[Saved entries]
Segment Open

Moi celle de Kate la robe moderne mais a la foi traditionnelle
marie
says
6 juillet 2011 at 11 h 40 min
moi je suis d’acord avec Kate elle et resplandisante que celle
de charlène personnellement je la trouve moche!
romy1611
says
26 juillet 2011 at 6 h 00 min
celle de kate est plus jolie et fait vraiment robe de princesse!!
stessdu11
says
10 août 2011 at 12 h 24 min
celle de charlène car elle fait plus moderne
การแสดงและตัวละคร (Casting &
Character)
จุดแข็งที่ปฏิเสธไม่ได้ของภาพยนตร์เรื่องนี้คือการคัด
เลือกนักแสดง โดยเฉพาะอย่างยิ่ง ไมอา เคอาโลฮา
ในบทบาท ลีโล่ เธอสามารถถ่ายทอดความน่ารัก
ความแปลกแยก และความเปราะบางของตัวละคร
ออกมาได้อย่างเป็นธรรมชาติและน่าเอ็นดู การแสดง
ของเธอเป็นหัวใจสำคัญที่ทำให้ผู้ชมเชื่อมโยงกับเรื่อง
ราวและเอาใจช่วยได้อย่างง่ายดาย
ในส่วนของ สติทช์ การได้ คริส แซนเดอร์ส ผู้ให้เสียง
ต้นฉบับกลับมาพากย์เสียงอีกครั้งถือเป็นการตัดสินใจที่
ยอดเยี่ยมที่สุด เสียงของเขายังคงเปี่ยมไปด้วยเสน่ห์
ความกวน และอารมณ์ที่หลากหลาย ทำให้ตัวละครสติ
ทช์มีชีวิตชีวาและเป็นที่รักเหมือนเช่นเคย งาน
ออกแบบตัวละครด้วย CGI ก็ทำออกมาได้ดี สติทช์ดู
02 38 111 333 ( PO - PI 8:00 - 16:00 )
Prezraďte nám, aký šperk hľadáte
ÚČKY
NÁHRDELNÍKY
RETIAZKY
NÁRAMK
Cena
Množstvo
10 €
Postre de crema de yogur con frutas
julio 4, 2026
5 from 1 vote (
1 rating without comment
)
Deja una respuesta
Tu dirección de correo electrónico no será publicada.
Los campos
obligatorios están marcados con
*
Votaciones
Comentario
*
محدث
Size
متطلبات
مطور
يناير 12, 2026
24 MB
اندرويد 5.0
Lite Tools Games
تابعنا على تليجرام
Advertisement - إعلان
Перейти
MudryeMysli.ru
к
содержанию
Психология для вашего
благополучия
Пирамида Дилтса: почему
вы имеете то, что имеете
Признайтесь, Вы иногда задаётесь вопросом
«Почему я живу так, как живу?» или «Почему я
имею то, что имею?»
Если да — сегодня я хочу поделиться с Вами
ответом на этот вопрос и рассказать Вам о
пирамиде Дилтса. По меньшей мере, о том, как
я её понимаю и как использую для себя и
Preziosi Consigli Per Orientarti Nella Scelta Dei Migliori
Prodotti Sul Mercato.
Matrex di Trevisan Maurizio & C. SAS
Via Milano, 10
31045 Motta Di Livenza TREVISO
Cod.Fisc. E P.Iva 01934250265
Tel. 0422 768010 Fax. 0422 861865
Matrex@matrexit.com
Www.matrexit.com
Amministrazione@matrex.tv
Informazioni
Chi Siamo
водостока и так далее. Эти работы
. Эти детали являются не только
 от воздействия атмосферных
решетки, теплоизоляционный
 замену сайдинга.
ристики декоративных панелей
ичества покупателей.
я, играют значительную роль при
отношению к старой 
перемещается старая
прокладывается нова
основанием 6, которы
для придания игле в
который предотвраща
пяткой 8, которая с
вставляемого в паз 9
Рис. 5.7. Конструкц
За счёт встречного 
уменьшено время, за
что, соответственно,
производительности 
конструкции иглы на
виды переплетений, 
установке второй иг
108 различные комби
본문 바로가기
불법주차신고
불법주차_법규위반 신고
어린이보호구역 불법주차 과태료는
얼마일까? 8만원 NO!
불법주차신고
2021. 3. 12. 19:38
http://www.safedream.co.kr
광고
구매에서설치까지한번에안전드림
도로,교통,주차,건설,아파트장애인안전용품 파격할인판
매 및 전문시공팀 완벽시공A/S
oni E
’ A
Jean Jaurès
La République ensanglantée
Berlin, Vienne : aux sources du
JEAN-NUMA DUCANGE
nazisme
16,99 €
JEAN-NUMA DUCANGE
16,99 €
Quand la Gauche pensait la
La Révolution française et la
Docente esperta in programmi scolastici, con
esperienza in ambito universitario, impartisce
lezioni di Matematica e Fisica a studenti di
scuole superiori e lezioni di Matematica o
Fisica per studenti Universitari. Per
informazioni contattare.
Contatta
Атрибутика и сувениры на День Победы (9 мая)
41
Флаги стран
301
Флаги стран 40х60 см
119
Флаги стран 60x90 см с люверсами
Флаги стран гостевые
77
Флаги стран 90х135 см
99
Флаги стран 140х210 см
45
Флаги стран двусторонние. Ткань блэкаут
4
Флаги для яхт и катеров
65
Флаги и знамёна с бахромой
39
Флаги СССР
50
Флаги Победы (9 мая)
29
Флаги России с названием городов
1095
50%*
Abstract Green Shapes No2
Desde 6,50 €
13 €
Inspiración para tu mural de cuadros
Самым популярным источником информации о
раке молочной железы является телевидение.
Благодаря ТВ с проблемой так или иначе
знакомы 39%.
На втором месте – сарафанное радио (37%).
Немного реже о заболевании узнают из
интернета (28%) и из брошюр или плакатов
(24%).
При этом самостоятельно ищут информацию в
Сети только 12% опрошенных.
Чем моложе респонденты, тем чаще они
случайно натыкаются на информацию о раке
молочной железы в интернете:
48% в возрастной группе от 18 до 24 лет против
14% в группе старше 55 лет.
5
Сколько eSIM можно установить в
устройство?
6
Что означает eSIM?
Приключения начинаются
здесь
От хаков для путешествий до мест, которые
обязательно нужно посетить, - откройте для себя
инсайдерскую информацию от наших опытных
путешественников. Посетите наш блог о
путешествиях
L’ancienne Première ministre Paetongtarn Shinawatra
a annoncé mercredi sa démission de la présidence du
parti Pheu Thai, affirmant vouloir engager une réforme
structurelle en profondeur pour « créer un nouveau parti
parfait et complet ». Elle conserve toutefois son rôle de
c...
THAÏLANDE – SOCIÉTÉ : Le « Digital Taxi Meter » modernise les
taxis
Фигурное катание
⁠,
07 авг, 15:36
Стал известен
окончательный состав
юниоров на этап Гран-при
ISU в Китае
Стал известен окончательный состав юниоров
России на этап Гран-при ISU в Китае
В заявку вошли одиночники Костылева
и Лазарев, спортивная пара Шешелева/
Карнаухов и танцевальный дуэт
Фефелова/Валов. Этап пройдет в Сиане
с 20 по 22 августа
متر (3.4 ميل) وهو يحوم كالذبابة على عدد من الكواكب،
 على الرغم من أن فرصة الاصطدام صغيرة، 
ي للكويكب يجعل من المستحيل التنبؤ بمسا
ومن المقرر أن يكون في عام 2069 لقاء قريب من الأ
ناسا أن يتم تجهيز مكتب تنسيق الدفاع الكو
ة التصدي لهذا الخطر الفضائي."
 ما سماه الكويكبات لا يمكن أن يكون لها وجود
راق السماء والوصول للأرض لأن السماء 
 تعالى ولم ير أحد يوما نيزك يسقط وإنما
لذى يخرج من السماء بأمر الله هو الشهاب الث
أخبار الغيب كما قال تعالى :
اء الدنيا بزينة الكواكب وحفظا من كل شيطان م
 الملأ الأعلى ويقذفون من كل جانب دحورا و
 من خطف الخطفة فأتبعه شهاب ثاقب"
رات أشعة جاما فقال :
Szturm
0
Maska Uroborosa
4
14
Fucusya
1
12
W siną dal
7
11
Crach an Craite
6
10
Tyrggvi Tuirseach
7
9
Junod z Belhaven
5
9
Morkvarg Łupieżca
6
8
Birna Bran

Segment Closed

◆ Exercise instructions
Set down each record above without changing a single word.

◆ Solution to this task
Moi celle de Kate la robe moderne mais a la foi traditionnelle
marie
says
6 juillet 2011 at 11 h 40 min
moi je suis d’acord avec Kate elle et resplandisante que celle
de charlène personnellement je la trouve moche!
romy1611
says
26 juillet 2011 at 6 h 00 min
celle de kate est plus jolie et fait vraiment robe de princesse!!
stessdu11
says
10 août 2011 at 12 h 24 min
celle de charlène car elle fait plus moderne
การแสดงและตัวละคร (Casting &
Character)
จุดแข็งที่ปฏิเสธไม่ได้ของภาพยนตร์เรื่องนี้คือการคัด
เลือกนักแสดง โดยเฉพาะอย่างยิ่ง ไมอา เคอาโลฮา
ในบทบาท ลีโล่ เธอสามารถถ่ายทอดความน่ารัก
ความแปลกแยก และความเปราะบางของตัวละคร
ออกมาได้อย่างเป็นธรรมชาติและน่าเอ็นดู การแสดง
ของเธอเป็นหัวใจสำคัญที่ทำให้ผู้ชมเชื่อมโยงกับเรื่อง
ราวและเอาใจช่วยได้อย่างง่ายดาย
ในส่วนของ สติทช์ การได้ คริส แซนเดอร์ส ผู้ให้เสียง
ต้นฉบับกลับมาพากย์เสียงอีกครั้งถือเป็นการตัดสินใจที่
ยอดเยี่ยมที่สุด เสียงของเขายังคงเปี่ยมไปด้วยเสน่ห์
ความกวน และอารมณ์ที่หลากหลาย ทำให้ตัวละครสติ
ทช์มีชีวิตชีวาและเป็นที่รักเหมือนเช่นเคย งาน
ออกแบบตัวละครด้วย CGI ก็ทำออกมาได้ดี สติทช์ดู
02 38 111 333 ( PO - PI 8:00 - 16:00 )
Prezraďte nám, aký šperk hľadáte
ÚČKY
NÁHRDELNÍKY
RETIAZKY
NÁRAMK
Cena
Množstvo
10 €
Postre de crema de yogur con frutas
julio 4, 2026
5 from 1 vote (
1 rating without comment
)
Deja una respuesta
Tu dirección de correo electrónico no será publicada.
Los campos
obligatorios están marcados con
*
Votaciones
Comentario
*
محدث
Size
متطلبات
مطور
يناير 12, 2026
24 MB
اندرويد 5.0
Lite Tools Games
تابعنا على تليجرام
Advertisement - إعلان
Перейти
MudryeMysli.ru
к
содержанию
Психология для вашего
благополучия
Пирамида Дилтса: почему
вы имеете то, что имеете
Признайтесь, Вы иногда задаётесь вопросом
«Почему я живу так, как живу?» или «Почему я
имею то, что имею?»
Если да — сегодня я хочу поделиться с Вами
ответом на этот вопрос и рассказать Вам о
пирамиде Дилтса. По меньшей мере, о том, как
я её понимаю и как использую для себя и
Preziosi Consigli Per Orientarti Nella Scelta Dei Migliori
Prodotti Sul Mercato.
Matrex di Trevisan Maurizio & C. SAS
Via Milano, 10
31045 Motta Di Livenza TREVISO
Cod.Fisc. E P.Iva 01934250265
Tel. 0422 768010 Fax. 0422 861865
Matrex@matrexit.com
Www.matrexit.com
Amministrazione@matrex.tv
Informazioni
Chi Siamo
водостока и так далее. Эти работы
. Эти детали являются не только
 от воздействия атмосферных
решетки, теплоизоляционный
 замену сайдинга.
ристики декоративных панелей
ичества покупателей.
я, играют значительную роль при
отношению к старой 
перемещается старая
прокладывается нова
основанием 6, которы
для придания игле в
который предотвраща
пяткой 8, которая с
вставляемого в паз 9
Рис. 5.7. Конструкц
За счёт встречного 
уменьшено время, за
что, соответственно,
производительности 
конструкции иглы на
виды переплетений, 
установке второй иг
108 различные комби
본문 바로가기
불법주차신고
불법주차_법규위반 신고
어린이보호구역 불법주차 과태료는
얼마일까? 8만원 NO!
불법주차신고
2021. 3. 12. 19:38
http://www.safedream.co.kr
광고
구매에서설치까지한번에안전드림
도로,교통,주차,건설,아파트장애인안전용품 파격할인판
매 및 전문시공팀 완벽시공A/S
oni E
’ A
Jean Jaurès
La République ensanglantée
Berlin, Vienne : aux sources du
JEAN-NUMA DUCANGE
nazisme
16,99 €
JEAN-NUMA DUCANGE
16,99 €
Quand la Gauche pensait la
La Révolution française et la
Docente esperta in programmi scolastici, con
esperienza in ambito universitario, impartisce
lezioni di Matematica e Fisica a studenti di
scuole superiori e lezioni di Matematica o
Fisica per studenti Universitari. Per
informazioni contattare.
Contatta
Атрибутика и сувениры на День Победы (9 мая)
41
Флаги стран
301
Флаги стран 40х60 см
119
Флаги стран 60x90 см с люверсами
Флаги стран гостевые
77
Флаги стран 90х135 см
99
Флаги стран 140х210 см
45
Флаги стран двусторонние. Ткань блэкаут
4
Флаги для яхт и катеров
65
Флаги и знамёна с бахромой
39
Флаги СССР
50
Флаги Победы (9 мая)
29
Флаги России с названием городов
1095
50%*
Abstract Green Shapes No2
Desde 6,50 €
13 €
Inspiración para tu mural de cuadros
Самым популярным источником информации о
раке молочной железы является телевидение.
Благодаря ТВ с проблемой так или иначе
знакомы 39%.
На втором месте – сарафанное радио (37%).
Немного реже о заболевании узнают из
интернета (28%) и из брошюр или плакатов
(24%).
При этом самостоятельно ищут информацию в
Сети только 12% опрошенных.
Чем моложе респонденты, тем чаще они
случайно натыкаются на информацию о раке
молочной железы в интернете:
48% в возрастной группе от 18 до 24 лет против
14% в группе старше 55 лет.
5
Сколько eSIM можно установить в
устройство?
6
Что означает eSIM?
Приключения начинаются
здесь
От хаков для путешествий до мест, которые
обязательно нужно посетить, - откройте для себя
инсайдерскую информацию от наших опытных
путешественников. Посетите наш блог о
путешествиях
L’ancienne Première ministre Paetongtarn Shinawatra
a annoncé mercredi sa démission de la présidence du
parti Pheu Thai, affirmant vouloir engager une réforme
structurelle en profondeur pour « créer un nouveau parti
parfait et complet ». Elle conserve toutefois son rôle de
c...
THAÏLANDE – SOCIÉTÉ : Le « Digital Taxi Meter » modernise les
taxis
Фигурное катание
⁠,
07 авг, 15:36
Стал известен
окончательный состав
юниоров на этап Гран-при
ISU в Китае
Стал известен окончательный состав юниоров
России на этап Гран-при ISU в Китае
В заявку вошли одиночники Костылева
и Лазарев, спортивная пара Шешелева/
Карнаухов и танцевальный дуэт
Фефелова/Валов. Этап пройдет в Сиане
с 20 по 22 августа
متر (3.4 ميل) وهو يحوم كالذبابة على عدد من الكواكب،
 على الرغم من أن فرصة الاصطدام صغيرة، 
ي للكويكب يجعل من المستحيل التنبؤ بمسا
ومن المقرر أن يكون في عام 2069 لقاء قريب من الأ
ناسا أن يتم تجهيز مكتب تنسيق الدفاع الكو
ة التصدي لهذا الخطر الفضائي."
 ما سماه الكويكبات لا يمكن أن يكون لها وجود
راق السماء والوصول للأرض لأن السماء 
 تعالى ولم ير أحد يوما نيزك يسقط وإنما
لذى يخرج من السماء بأمر الله هو الشهاب الث
أخبار الغيب كما قال تعالى :
اء الدنيا بزينة الكواكب وحفظا من كل شيطان م
 الملأ الأعلى ويقذفون من كل جانب دحورا و
 من خطف الخطفة فأتبعه شهاب ثاقب"
رات أشعة جاما فقال :
Szturm
0
Maska Uroborosa
4
14
Fucusya
1
12
W siną dal
7
11
Crach an Craite
6
10
Tyrggvi Tuirseach
7
9
Junod z Belhaven
5
9
Morkvarg Łupieżca
6
8
Birna Bran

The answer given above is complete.